(Saved data entries)
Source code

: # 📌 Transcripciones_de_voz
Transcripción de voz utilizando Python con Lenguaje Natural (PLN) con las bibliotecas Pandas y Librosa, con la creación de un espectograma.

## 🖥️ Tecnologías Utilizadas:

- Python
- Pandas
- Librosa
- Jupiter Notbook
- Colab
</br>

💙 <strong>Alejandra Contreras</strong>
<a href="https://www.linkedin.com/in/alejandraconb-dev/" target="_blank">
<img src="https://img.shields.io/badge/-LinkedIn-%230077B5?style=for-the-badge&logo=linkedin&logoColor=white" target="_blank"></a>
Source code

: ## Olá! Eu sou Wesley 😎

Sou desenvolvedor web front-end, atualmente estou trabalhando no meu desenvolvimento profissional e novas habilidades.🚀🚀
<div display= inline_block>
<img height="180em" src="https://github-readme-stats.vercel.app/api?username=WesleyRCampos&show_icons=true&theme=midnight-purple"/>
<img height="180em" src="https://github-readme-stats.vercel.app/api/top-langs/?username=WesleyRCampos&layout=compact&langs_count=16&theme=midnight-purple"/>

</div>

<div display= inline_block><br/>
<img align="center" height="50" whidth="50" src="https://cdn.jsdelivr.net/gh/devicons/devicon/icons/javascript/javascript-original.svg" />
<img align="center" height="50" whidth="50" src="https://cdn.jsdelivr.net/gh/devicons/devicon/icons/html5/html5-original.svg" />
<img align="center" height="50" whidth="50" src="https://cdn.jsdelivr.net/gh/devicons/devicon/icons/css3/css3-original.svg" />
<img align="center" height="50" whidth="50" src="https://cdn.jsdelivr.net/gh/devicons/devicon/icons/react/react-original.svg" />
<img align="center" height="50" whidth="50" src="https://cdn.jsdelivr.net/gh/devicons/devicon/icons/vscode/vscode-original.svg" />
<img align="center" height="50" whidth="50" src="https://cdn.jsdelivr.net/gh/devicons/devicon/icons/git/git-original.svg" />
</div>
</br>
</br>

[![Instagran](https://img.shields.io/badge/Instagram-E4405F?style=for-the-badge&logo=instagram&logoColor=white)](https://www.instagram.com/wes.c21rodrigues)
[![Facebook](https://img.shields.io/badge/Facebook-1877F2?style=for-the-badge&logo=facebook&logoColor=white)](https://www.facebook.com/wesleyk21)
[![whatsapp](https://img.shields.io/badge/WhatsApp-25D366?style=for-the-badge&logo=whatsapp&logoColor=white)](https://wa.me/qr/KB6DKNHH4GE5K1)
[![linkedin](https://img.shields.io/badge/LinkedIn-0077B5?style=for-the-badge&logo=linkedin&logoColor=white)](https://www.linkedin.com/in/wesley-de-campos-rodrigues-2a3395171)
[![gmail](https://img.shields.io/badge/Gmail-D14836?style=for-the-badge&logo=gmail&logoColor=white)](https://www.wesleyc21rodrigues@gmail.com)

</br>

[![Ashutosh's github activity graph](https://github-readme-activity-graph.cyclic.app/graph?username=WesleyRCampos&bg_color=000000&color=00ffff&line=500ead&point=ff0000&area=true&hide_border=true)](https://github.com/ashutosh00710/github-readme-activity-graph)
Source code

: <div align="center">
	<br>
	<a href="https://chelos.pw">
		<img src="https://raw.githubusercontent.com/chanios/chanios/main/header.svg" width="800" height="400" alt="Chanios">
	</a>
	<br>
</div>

* [Work to complete] Update the data so that "midnight-purple" is replaced by "radical" everywhere it occurs. Leave everything else unchanged and give all the lines again.

* [Exercise answer]
Source code

: # 📌 Transcripciones_de_voz
Transcripción de voz utilizando Python con Lenguaje Natural (PLN) con las bibliotecas Pandas y Librosa, con la creación de un espectograma.

## 🖥️ Tecnologías Utilizadas:

- Python
- Pandas
- Librosa
- Jupiter Notbook
- Colab
</br>

💙 <strong>Alejandra Contreras</strong>
<a href="https://www.linkedin.com/in/alejandraconb-dev/" target="_blank">
<img src="https://img.shields.io/badge/-LinkedIn-%230077B5?style=for-the-badge&logo=linkedin&logoColor=white" target="_blank"></a>
Source code

: ## Olá! Eu sou Wesley 😎

Sou desenvolvedor web front-end, atualmente estou trabalhando no meu desenvolvimento profissional e novas habilidades.🚀🚀
<div display= inline_block>
<img height="180em" src="https://github-readme-stats.vercel.app/api?username=WesleyRCampos&show_icons=true&theme=radical"/>
<img height="180em" src="https://github-readme-stats.vercel.app/api/top-langs/?username=WesleyRCampos&layout=compact&langs_count=16&theme=radical"/>

</div>

<div display= inline_block><br/>
<img align="center" height="50" whidth="50" src="https://cdn.jsdelivr.net/gh/devicons/devicon/icons/javascript/javascript-original.svg" />
<img align="center" height="50" whidth="50" src="https://cdn.jsdelivr.net/gh/devicons/devicon/icons/html5/html5-original.svg" />
<img align="center" height="50" whidth="50" src="https://cdn.jsdelivr.net/gh/devicons/devicon/icons/css3/css3-original.svg" />
<img align="center" height="50" whidth="50" src="https://cdn.jsdelivr.net/gh/devicons/devicon/icons/react/react-original.svg" />
<img align="center" height="50" whidth="50" src="https://cdn.jsdelivr.net/gh/devicons/devicon/icons/vscode/vscode-original.svg" />
<img align="center" height="50" whidth="50" src="https://cdn.jsdelivr.net/gh/devicons/devicon/icons/git/git-original.svg" />
</div>
</br>
</br>

[![Instagran](https://img.shields.io/badge/Instagram-E4405F?style=for-the-badge&logo=instagram&logoColor=white)](https://www.instagram.com/wes.c21rodrigues)
[![Facebook](https://img.shields.io/badge/Facebook-1877F2?style=for-the-badge&logo=facebook&logoColor=white)](https://www.facebook.com/wesleyk21)
[![whatsapp](https://img.shields.io/badge/WhatsApp-25D366?style=for-the-badge&logo=whatsapp&logoColor=white)](https://wa.me/qr/KB6DKNHH4GE5K1)
[![linkedin](https://img.shields.io/badge/LinkedIn-0077B5?style=for-the-badge&logo=linkedin&logoColor=white)](https://www.linkedin.com/in/wesley-de-campos-rodrigues-2a3395171)
[![gmail](https://img.shields.io/badge/Gmail-D14836?style=for-the-badge&logo=gmail&logoColor=white)](https://www.wesleyc21rodrigues@gmail.com)

</br>

[![Ashutosh's github activity graph](https://github-readme-activity-graph.cyclic.app/graph?username=WesleyRCampos&bg_color=000000&color=00ffff&line=500ead&point=ff0000&area=true&hide_border=true)](https://github.com/ashutosh00710/github-readme-activity-graph)
Source code

: <div align="center">
	<br>
	<a href="https://chelos.pw">
		<img src="https://raw.githubusercontent.com/chanios/chanios/main/header.svg" width="800" height="400" alt="Chanios">
	</a>
	<br>
</div>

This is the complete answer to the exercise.